Movie Review: “Blindspotting”

On May 25, 2020, George Floyd was killed by an excessively violent group of police officers outside a Minneapolis grocery store, just because he used counterfeit money to pay for some cigarettes there, then refused to return them when challenged about that. Afterwards, the country exploded with violence. Stores have been smashed to pieces, cars have been lit on fire, and other cops have even been injured and/or killed themselves.

Amongst all this chaos, I’ve heard 2018’s relatively overlooked Blindspotting being hailed as more timely than ever, just like Contagion was when COVID-19 first hit. Going into completely blind, I hoped with all of my heart that it would be a genuinely great movie, not something that’s been blown way out of proportion just because it relates to current events. Thankfully, it’s far and away the former.

Blindspotting isn’t a preachy, condescending lecture, as I was fearing. Nor is it a crudely manipulative slice of misery porn attached to an “important” issue, as most of these “message” movies commonly are. Rather, it builds its undeniably relevant themes around a powerful character study, an unforgettable snapshot of two troubled lives in the rapidly gentrifying town of Oakland, California.

One of them is Collin Hoskins (Daveed Diggs), a convicted African-American felon only three days away from finishing his one-year probation sentence. The other is his angry, short-tempered white best friend, Miles Turner (Rafael Casal), who always pulls Collin into the very trouble he’s trying to avoid. One night, however, Collin witnesses a startling act of police brutality, which could have pulled the film in a very, very predictable direction. It doesn’t.

In fact, as Blindpsotting starts focusing on other things—Miles’s increasingly violent behavior, the anger gradually building up within Collin—you even start wondering if it has forgotten about this life-changing moment altogether. Of course it hasn’t (and when it does circle back to that later, the result is surprising, haunting, and satisfying in equal measure), but this refusal to adhere to any traditional story structure is exactly what makes the film so surprisingly special. Instead of being awkward or clunky as a result of this, the film still stands strong because of how sharply it’s written, how smoothly it flows, and how unexpectedly hilarious it often is.
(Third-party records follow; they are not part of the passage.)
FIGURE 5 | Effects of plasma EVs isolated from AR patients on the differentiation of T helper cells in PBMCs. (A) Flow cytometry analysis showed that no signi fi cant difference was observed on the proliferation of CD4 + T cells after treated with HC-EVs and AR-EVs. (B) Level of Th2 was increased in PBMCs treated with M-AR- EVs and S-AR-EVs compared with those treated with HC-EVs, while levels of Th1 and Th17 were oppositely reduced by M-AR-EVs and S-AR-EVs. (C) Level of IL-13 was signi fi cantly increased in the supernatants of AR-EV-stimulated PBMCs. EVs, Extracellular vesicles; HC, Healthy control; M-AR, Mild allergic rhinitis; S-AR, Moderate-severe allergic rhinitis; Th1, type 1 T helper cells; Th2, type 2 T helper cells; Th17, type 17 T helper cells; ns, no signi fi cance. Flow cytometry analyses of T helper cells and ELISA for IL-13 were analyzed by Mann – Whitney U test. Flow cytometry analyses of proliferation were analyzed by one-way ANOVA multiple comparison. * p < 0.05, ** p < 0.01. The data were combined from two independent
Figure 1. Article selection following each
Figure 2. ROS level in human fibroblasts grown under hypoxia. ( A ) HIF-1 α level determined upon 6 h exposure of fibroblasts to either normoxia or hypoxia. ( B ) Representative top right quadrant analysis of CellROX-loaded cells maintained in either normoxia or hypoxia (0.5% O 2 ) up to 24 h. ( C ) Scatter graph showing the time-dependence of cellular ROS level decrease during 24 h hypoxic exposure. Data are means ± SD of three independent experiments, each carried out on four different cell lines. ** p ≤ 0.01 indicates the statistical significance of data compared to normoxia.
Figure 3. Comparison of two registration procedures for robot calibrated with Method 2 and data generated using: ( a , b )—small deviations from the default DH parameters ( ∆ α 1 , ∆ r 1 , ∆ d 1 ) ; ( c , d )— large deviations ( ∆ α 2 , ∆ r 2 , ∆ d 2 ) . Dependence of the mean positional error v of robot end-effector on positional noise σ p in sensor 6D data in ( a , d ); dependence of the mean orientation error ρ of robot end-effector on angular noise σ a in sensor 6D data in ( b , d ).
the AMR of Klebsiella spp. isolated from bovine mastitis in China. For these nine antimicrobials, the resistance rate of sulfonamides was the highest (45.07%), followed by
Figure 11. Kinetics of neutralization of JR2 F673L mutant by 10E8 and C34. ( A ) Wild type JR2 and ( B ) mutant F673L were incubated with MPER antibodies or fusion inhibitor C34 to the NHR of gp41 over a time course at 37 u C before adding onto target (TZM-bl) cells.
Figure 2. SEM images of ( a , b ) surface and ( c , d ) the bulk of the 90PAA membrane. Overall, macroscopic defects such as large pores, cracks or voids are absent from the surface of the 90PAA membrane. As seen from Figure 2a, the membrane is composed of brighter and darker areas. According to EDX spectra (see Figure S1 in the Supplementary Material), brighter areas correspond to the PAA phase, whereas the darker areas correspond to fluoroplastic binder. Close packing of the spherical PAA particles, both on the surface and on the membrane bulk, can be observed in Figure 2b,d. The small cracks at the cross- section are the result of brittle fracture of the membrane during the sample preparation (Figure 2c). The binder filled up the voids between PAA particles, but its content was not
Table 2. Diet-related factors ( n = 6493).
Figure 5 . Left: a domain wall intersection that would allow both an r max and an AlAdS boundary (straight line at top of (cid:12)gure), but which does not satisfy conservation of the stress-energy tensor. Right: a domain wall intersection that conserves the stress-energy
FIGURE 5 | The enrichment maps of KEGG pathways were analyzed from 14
Let’s talk about that humor for a second. The very concept of it in a film so prominently about racism and police brutality sounds absurd, even impossible. However, it not only makes these heavy themes go down a bit easier (they’re still very impactful and hard-hitting, mind you, but they never feel overwhelming), but also fits extraordinarily well into Oakland’s lively atmosphere, the wild hustle and bustle of its fast-talking residents. When Miles haggles with a hair salon owner over some products, the moment works so well because it’s not only hilarious, but also an authentic piece of the world they both inhabit.

Some have found the comedic portrayal of a rather serious—and violent—plot point to be a tad jarring. While I admittedly do have to agree with that, it’s really such a minor quibble (particularly when compared with the rest of the film) that to concentrate on it further would be highly unnecessary. Besides that, there’s scarcely a single issue I have with the film at all.

Above all, Blindspotting works because of the vibrant, tense dynamic between Collin and Miles. They both clearly care for each other, and moments of them casually bantering and joking around are extremely entertaining to watch. When their own personal issues start getting in the way of this friendship, it’s not a cheap way to move the screenplay forward, but a natural and honest progression of these characters’ journeys. You always feel something for these two, and find yourself rooting for them at every turn—even when they’re getting themselves involved in terrible things.

Obviously, Blindspotting is far from the only critically acclaimed film tackling the same general subjects. However, it just may be the most accessible, witty, and—most of all—unexpectedly poignant. Don’t miss it.